From Klismos to Plastic Chair: A Natural History

by Witold Rybczynski illustrated by Witold Rybczysnki

Pub Date: Aug. 23rd, 2016
ISBN: 978-0-374-22321-2
Publisher: Farrar, Straus and Giroux

The acclaimed popularizer and purveyor of all things architectural scrutinizes a “tool for sitting.”

A man of boundless curiosity, Rybczynski (Emeritus, Architecture/Univ. of Pennsylvania; Mysteries of the Mall: And Other Essays, 2015, etc.) turns his roving eye to something found in every home: the common yet paradoxical chair, which “endures, even as it never ceases to change.” But this isn’t a mere design history; it’s also a “chronicle of human behavior.” The author is fascinated with chairs because they “address both physiology and fashion.” They try to balance artistry, status, gravity, construction, and comfort.
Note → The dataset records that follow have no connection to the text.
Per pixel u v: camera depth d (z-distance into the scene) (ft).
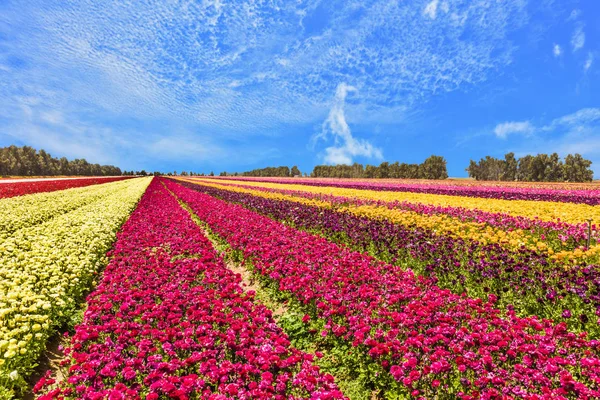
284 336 18.11
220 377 14.29
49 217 52.95
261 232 40.86
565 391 12.86
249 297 22.56
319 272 26.84
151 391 13.48
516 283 24.07
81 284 26.45
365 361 17.21
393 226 42.60
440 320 18.28
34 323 18.84
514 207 59.06
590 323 19.51
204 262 29.35
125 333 17.38
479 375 14.64
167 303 20.70
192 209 70.85
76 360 15.38
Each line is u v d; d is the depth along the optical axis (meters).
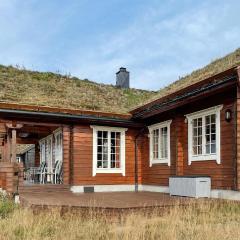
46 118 16.08
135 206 10.65
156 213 10.70
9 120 15.55
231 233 8.20
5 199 13.41
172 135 15.66
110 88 23.84
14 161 15.35
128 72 25.97
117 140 17.94
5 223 9.20
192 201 11.57
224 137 12.70
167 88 19.88
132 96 23.05
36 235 8.24
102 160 17.39
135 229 8.64
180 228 8.83
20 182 15.22
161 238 8.05
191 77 18.36
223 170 12.65
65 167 16.53
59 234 8.49
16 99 17.25
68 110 16.27
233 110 12.32
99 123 17.27
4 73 21.59
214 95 13.30
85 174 16.75
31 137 22.48
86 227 9.10
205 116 13.82
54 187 15.94
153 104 16.36
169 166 15.77
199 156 13.95
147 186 17.53
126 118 17.58
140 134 18.27
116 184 17.41
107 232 8.70
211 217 10.07
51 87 21.02
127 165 17.88
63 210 10.49
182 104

As he notes, chairs “are inanimate objects, but they speak to us.” Rybczynski is particularly taken by the ancient Greek klismos chair, “considered by many to be the most graceful chair ever made.” It was a beautifully proportioned chair for everyday use, a “sitting tool distilled to its essence….It’s perfect.” Accompanying the description is one of the author’s delicate, hand-drawn illustrations, which appear throughout the book. His succinct discussion of why the ancient Chinese switched from sitting on the floor to chairs is marvelous. The “quintessential” American chair, the rocker, probably appeared in the early 1700s. By the 1820s, it was a “national fad.” The “Henry Ford of chairs” is the “landmark figure” Michael Thonet. Not only did he invent a new technique for making chairs in the 19th century, he also created a way to mass-produce them. The Adirondack chair emerged in 1903, while the fold-up aluminum chair popped up in 1947 at the same time as the “stately” BarcaLounger. In the 1940s and ’50s, the Eames brothers’ shell chairs were the rage. Now, “the most common chair on the planet” is the “furniture equivalent of rubber flip-flops.” It’s the plastic, monobloc chair, which has literally littered our planet.

Rybczynski is totally engaging in this smoothly flowing, sharp, witty narrative—another winner from a top-notch writer on design.